Data below >>

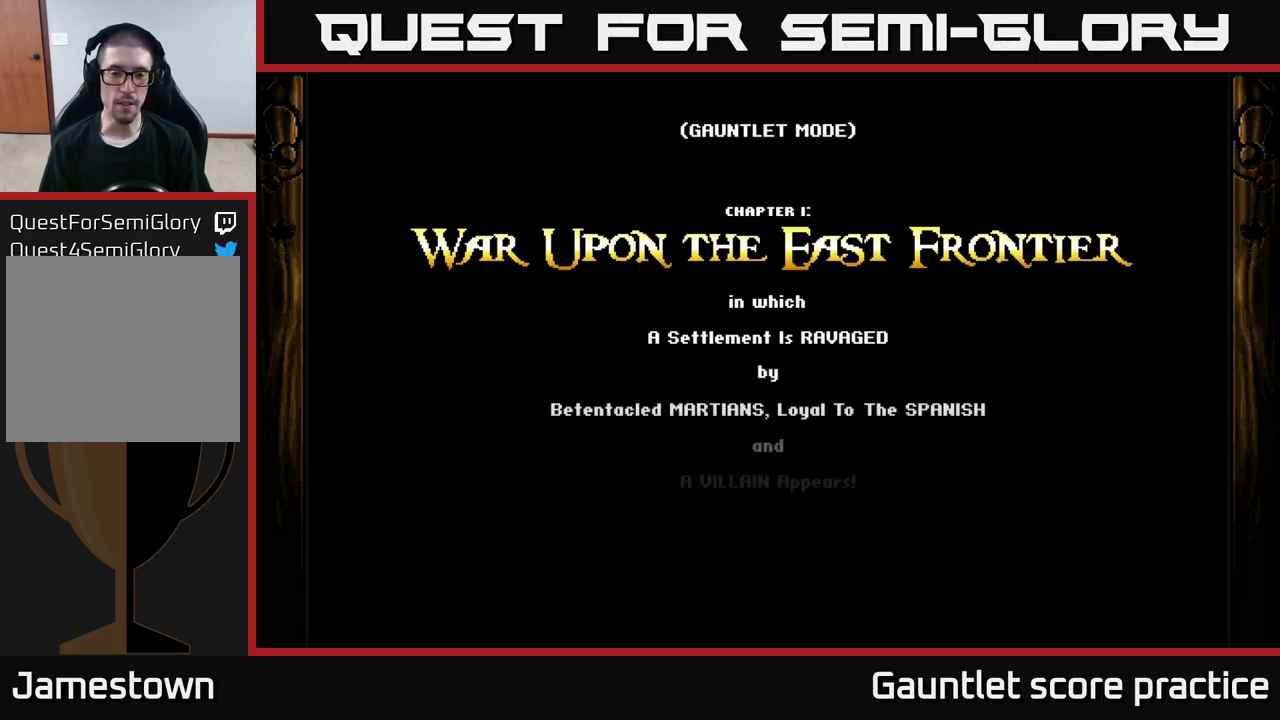
{"buttons": [], "left_stick": "center", "right_stick": "center", "events": []}
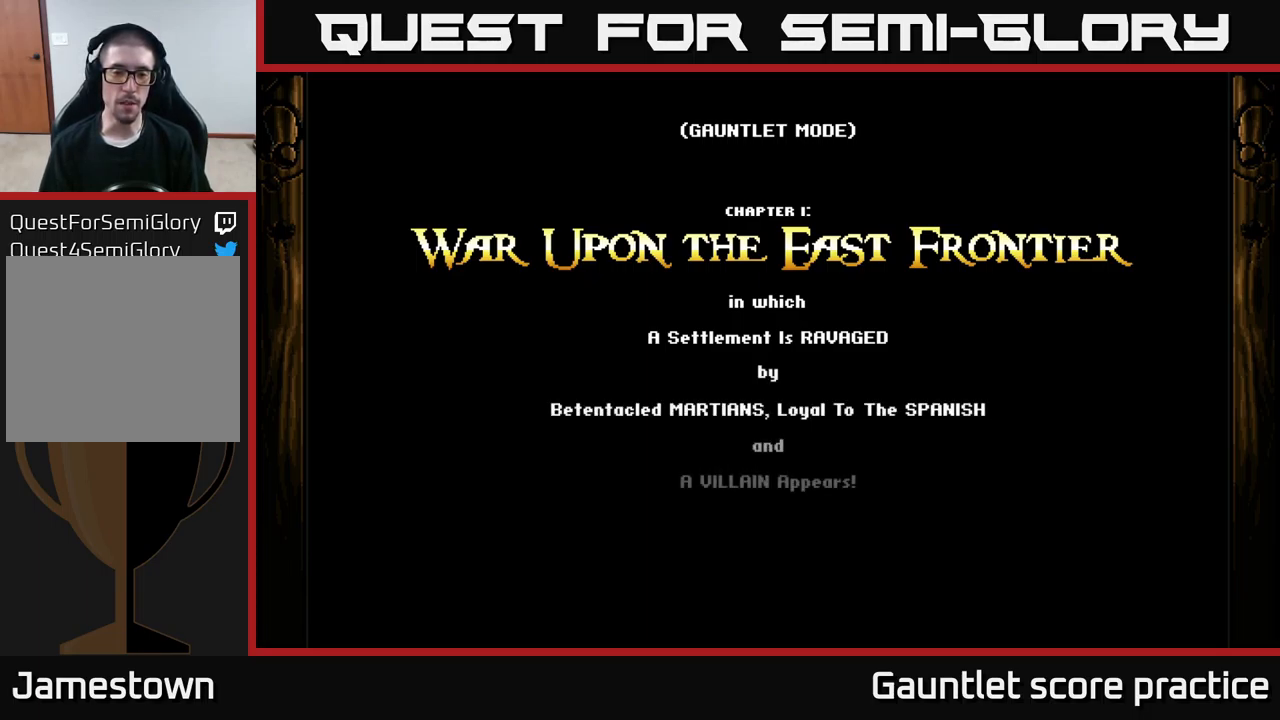
{"buttons": ["A"], "left_stick": "center", "right_stick": "center", "events": [[267, "A", "down"]]}
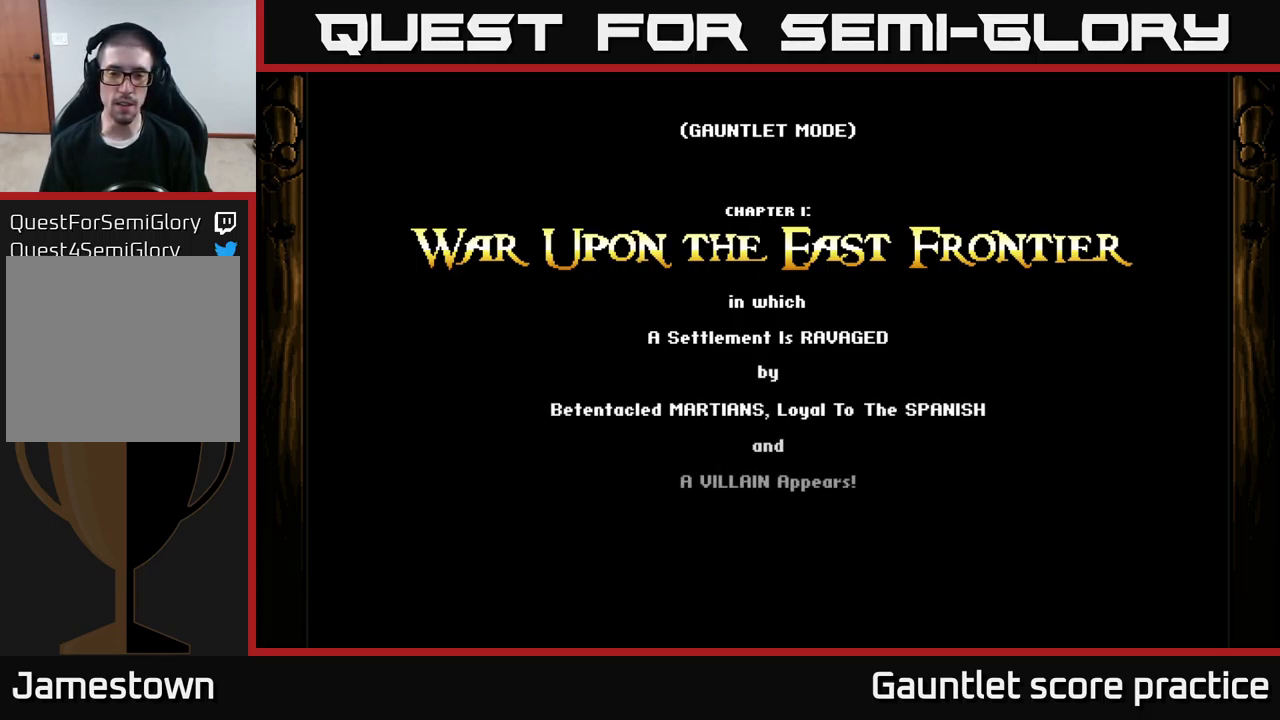
{"buttons": [], "left_stick": "center", "right_stick": "center", "events": [[484, "A", "up"]]}
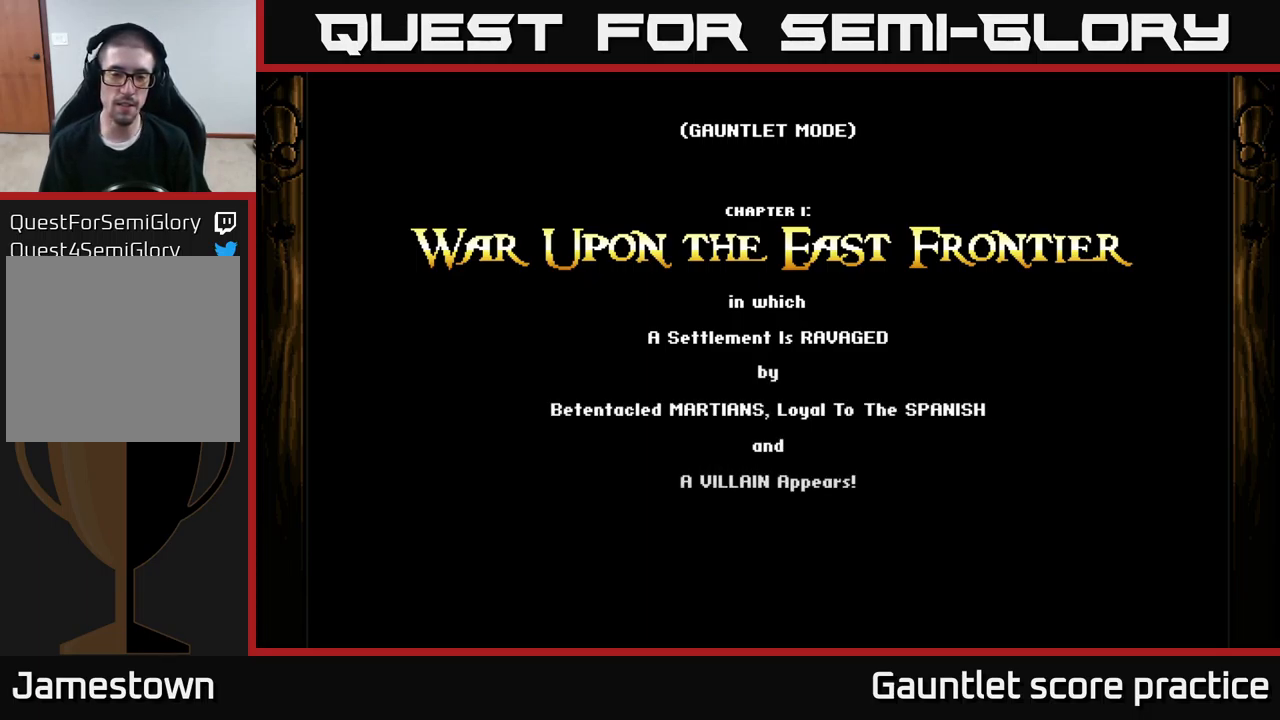
{"buttons": ["A"], "left_stick": "center", "right_stick": "center", "events": [[250, "A", "down"]]}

The problem >> Without changing a word, retype the data above and omit its pictures.

Task answer >>
{"buttons": [], "left_stick": "center", "right_stick": "center", "events": []}
{"buttons": ["A"], "left_stick": "center", "right_stick": "center", "events": [[267, "A", "down"]]}
{"buttons": [], "left_stick": "center", "right_stick": "center", "events": [[484, "A", "up"]]}
{"buttons": ["A"], "left_stick": "center", "right_stick": "center", "events": [[250, "A", "down"]]}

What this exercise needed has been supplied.